*** Opening DATA TO EXAMINE ***
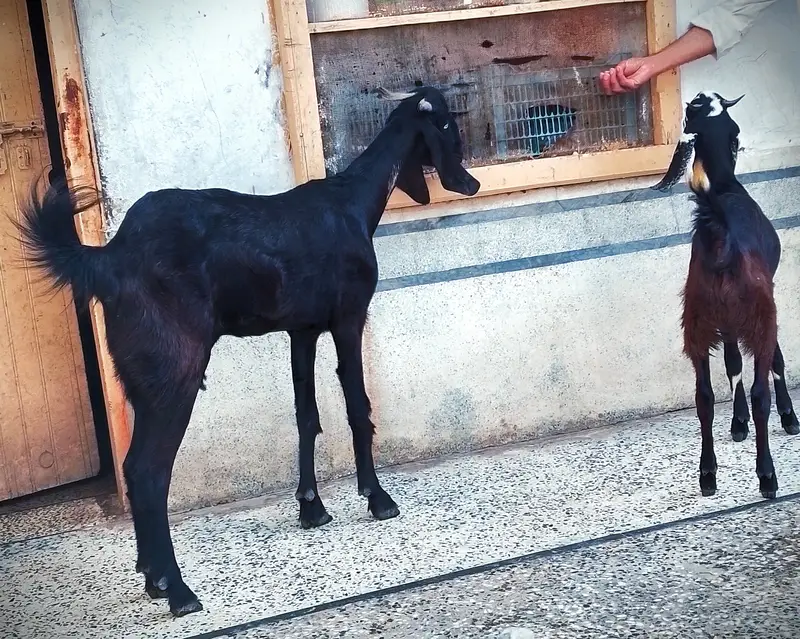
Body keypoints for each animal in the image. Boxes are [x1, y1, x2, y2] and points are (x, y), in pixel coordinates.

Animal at [16, 86, 480, 617]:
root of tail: (110, 257)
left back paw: (153, 579)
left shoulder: (301, 331)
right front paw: (378, 498)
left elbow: (307, 415)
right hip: (175, 372)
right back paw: (176, 589)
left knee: (138, 469)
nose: (471, 183)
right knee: (147, 472)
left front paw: (311, 507)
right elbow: (357, 408)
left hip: (139, 375)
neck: (353, 201)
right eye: (447, 126)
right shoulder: (348, 319)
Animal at [653, 90, 799, 501]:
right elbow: (775, 361)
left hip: (698, 323)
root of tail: (721, 244)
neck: (723, 185)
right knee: (761, 391)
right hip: (755, 314)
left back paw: (707, 475)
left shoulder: (727, 323)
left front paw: (737, 423)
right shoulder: (765, 307)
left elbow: (732, 364)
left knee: (703, 395)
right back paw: (767, 477)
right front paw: (788, 417)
*** Closing DATA TO EXAMINE ***
An exact retyping of the lines from the one with "left shoulder: (727, 323)" to the end of the material above, with both ends included and nothing added, is the required answer.

left shoulder: (727, 323)
left front paw: (737, 423)
right shoulder: (765, 307)
left elbow: (732, 364)
left knee: (703, 395)
right back paw: (767, 477)
right front paw: (788, 417)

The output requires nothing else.